Farming Advice: Growing Lemon Trees From Seed, Blue Jean Saddlebags and a Pig Box

Farming advice from MOTHER and her readers, including growing lemon trees from seed, blue jean saddlebags and a pig holding box.


| September/October 1977



Farming advice about growing lemon trees from seed, blue jean saddlebags and a pig holding box.

Farming advice about growing lemon trees from seed, blue jean saddlebags and a pig holding box.


Photo By Fotolia/blue_caterpillar

MOTHER EARTH NEWS readers share their farming advice, fun tips and country folklore, including growing lemon trees from seed, blue jean saddlebags and a pig holding box.


Need a stout scrub brush for a really messy cleanup job? "Use a de-seeded sunflower head!" says Matt Wagner of Amherst, Ohio. "Once all the seeds have been rubbed off, the dried flower makes a surprisingly effective scouring pad . . . and a biodegradable one, too! When you're done scrubbing, you can just toss the used pad into the fireplace, or add it to the compost pile."


Growing lemon trees from seed is easy. "Lemon seeds," writes Mrs. Elizabeth Wester of St. Paul, Minnesota, "will grow into lovely little shrubs if you'll plant them and treat 'em as you would houseplants.

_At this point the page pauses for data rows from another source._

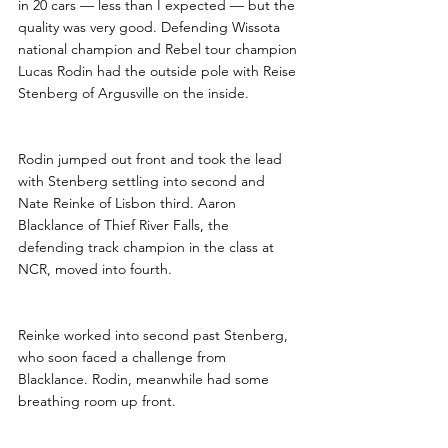
in 20 cars — less than I expected — but the 
quality was very good. Defending Wissota 
national champion and Rebel tour champion 
Lucas Rodin had the outside pole with Reise 
Stenberg of Argusville on the inside.
Rodin jumped out front and took the lead 
with Stenberg settling into second and 
Nate Reinke of Lisbon third. Aaron 
Blacklance of Thief River Falls, the 
defending track champion in the class at 
NCR, moved into fourth.
Reinke worked into second past Stenberg, 
who soon faced a challenge from 
Blacklance. Rodin, meanwhile had some 
breathing room up front. 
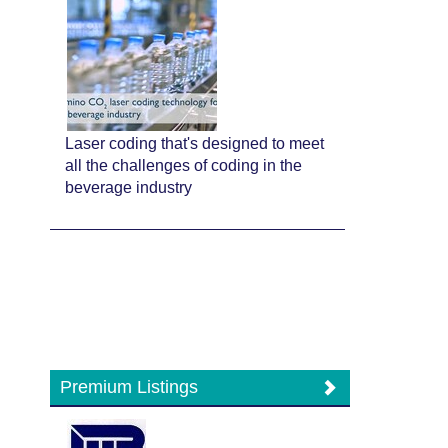
Laser coding that's designed to meet
all the challenges of coding in the
beverage industry
Premium Listings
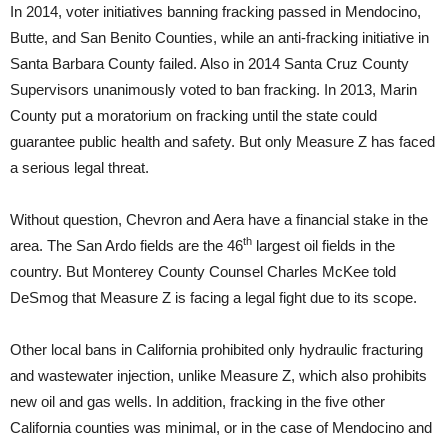
In 2014, voter initiatives banning fracking passed in Mendocino,
Butte, and San Benito Counties, while an anti-fracking initiative in
Santa Barbara County failed. Also in 2014 Santa Cruz County
Supervisors unanimously voted to ban fracking. In 2013, Marin
County put a moratorium on fracking until the state could
guarantee public health and safety. But only Measure Z has faced
a serious legal threat.
Without question, Chevron and Aera have a financial stake in the
th
area. The San Ardo fields are the 46
largest oil fields in the
country. But Monterey County Counsel Charles McKee told
DeSmog that Measure Z is facing a legal fight due to its scope.
Other local bans in California prohibited only hydraulic fracturing
and wastewater injection, unlike Measure Z, which also prohibits
new oil and gas wells. In addition, fracking in the five other
California counties was minimal, or in the case of Mendocino and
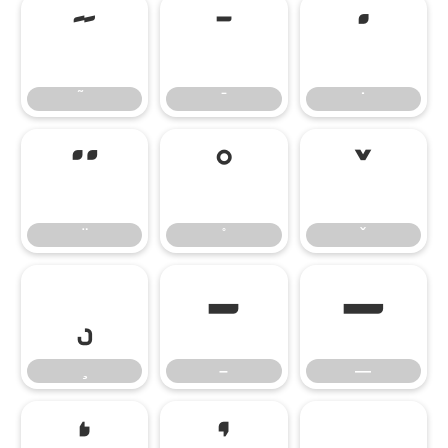
̃
̄
̇
̈
̊
̌
̧
–
—
–
—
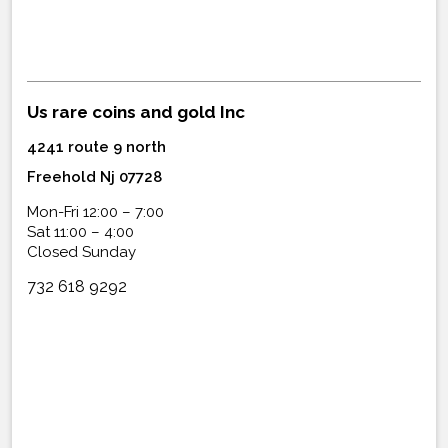
Us rare coins and gold Inc
4241 route 9 north
Freehold Nj 07728
Mon-Fri 12:00 – 7:00
Sat 11:00 – 4:00
Closed Sunday
732 618 9292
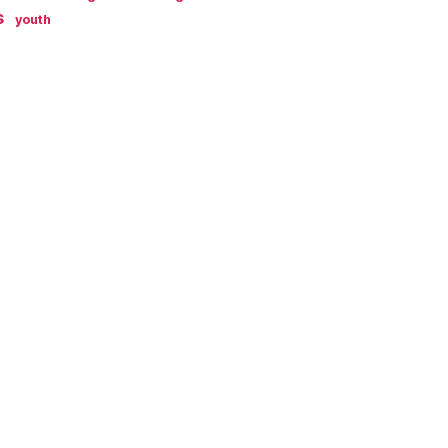
s
youth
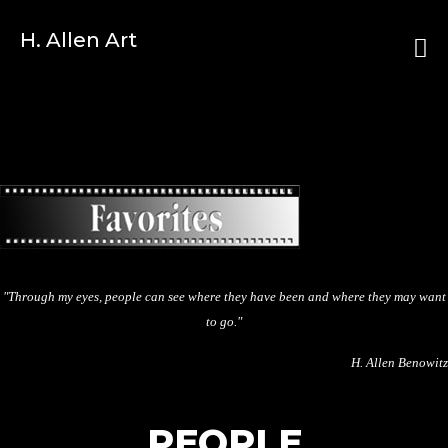
H. Allen Art
"Through my eyes, people can see where they have been and where they may want
to go."
H. Allen Benowitz
PEOPLE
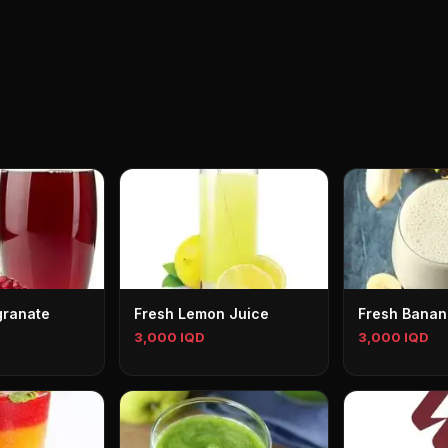
granate
Fresh Lemon Juice
Fresh Banan
3,000 IQD
3,000 IQD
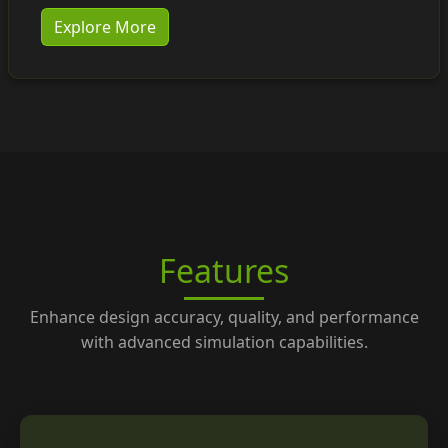
Explore More
Features
Enhance design accuracy, quality, and performance
with advanced simulation capabilities.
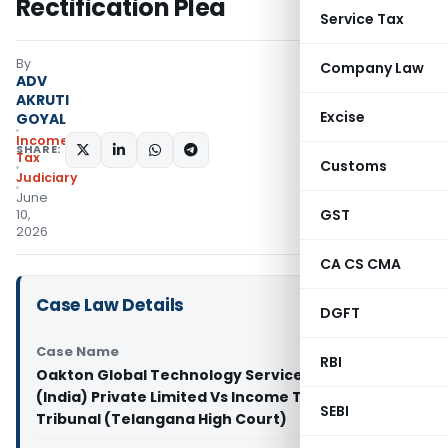
Rectification Plea
Service Tax
By
Company Law
ADV
AKRUTI
Excise
GOYAL
Income
SHARE:
Tax
Customs
Judiciary
June
GST
10,
2026
CA CS CMA
Case Law Details
DGFT
Case Name
RBI
Oakton Global Technology Service Centre
(India) Private Limited Vs Income Tax Appellate
SEBI
Tribunal (Telangana High Court)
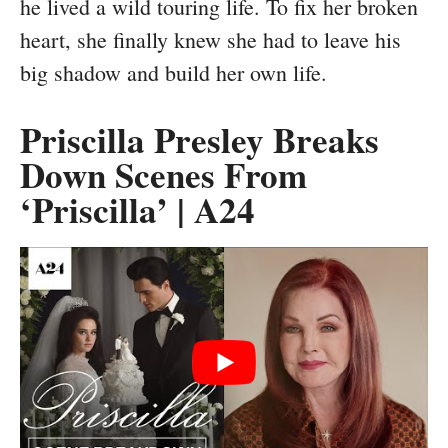
he lived a wild touring life. To fix her broken
heart, she finally knew she had to leave his
big shadow and build her own life.
Priscilla Presley Breaks
Down Scenes From
‘Priscilla’ | A24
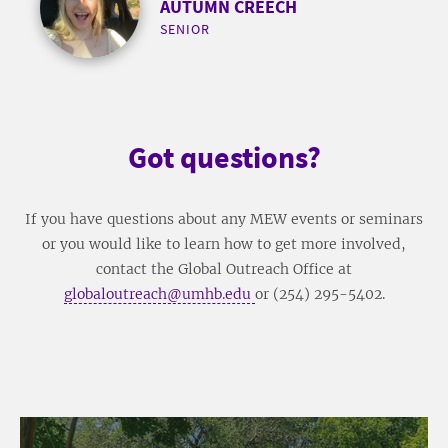
AUTUMN CREECH
SENIOR
Got questions?
If you have questions about any MEW events or seminars
or you would like to learn how to get more involved,
contact the Global Outreach Office at
globaloutreach@umhb.edu
or (254) 295-5402.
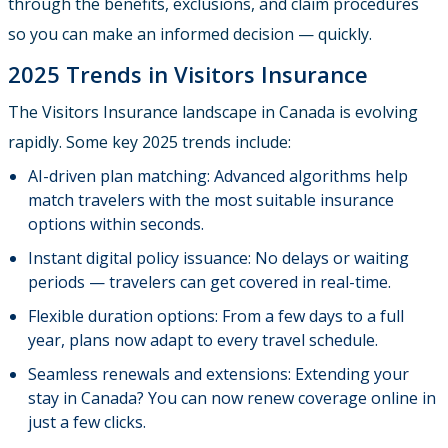
through the benefits, exclusions, and claim procedures
so you can make an informed decision — quickly.
2025 Trends in Visitors Insurance
The Visitors Insurance landscape in Canada is evolving
rapidly. Some key 2025 trends include:
AI-driven plan matching: Advanced algorithms help
match travelers with the most suitable insurance
options within seconds.
Instant digital policy issuance: No delays or waiting
periods — travelers can get covered in real-time.
Flexible duration options: From a few days to a full
year, plans now adapt to every travel schedule.
Seamless renewals and extensions: Extending your
stay in Canada? You can now renew coverage online in
just a few clicks.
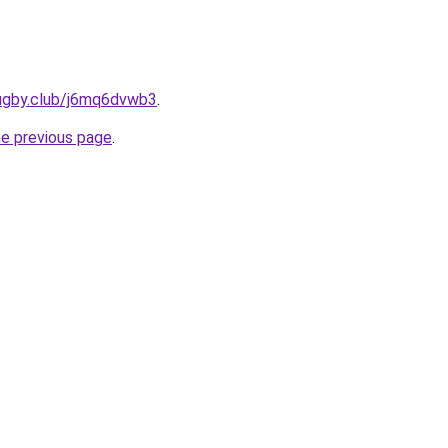
rugby.club/j6mq6dvwb3
.
he previous page
.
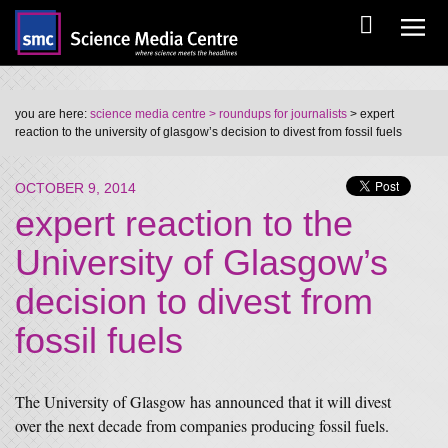
you are here:
science media centre
> roundups for journalists
> expert
reaction to the university of glasgow’s decision to divest from fossil fuels
OCTOBER 9, 2014
expert reaction to the
University of Glasgow’s
decision to divest from
fossil fuels
The University of Glasgow has announced that it will divest
over the next decade from companies producing fossil fuels.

Not only that, but the foliage of lemon seedlings makes a good flavoring: Just tie a few leaves up in cheesecloth and drop them into a pot of stewed apples or prunes during the last few minutes they're cooked."


The news from Stuart Slifer (a sheepherder in Dell, Montana) is that an old pair of blue jeans makes a great saddlebag. "Just tie the leg openings shut," says Stuart, "and fill the britches with salt, grain, clothes, or whatever you like, taking care to distribute the load evenly between the two legs. Then fling the pack behind your saddle, and off you go!" No horse? Heft the pack onto your own shoulders!


"I wanted something different to decorate my bathroom wall," writes T. Fancki of Poteet, Texas. "So I covered the entire thing with color comics! It was fun and inexpensive to do . . . and the end result is a wall that's as unique as it is entertaining!"


Got a wire fence gate that's difficult to close? Try the latching apparatus devised by Rick Fletcher of Fort Collins, Colorado: First, find (or make) a "Y"-shaped piece of wood or metal that'll fit over the top of the stationary fencepost . . . then drill a hole through the top of the post, bore a hole through the end of each arm of the fork, and attach the "Y" shaped latch handle to the post with a long bolt.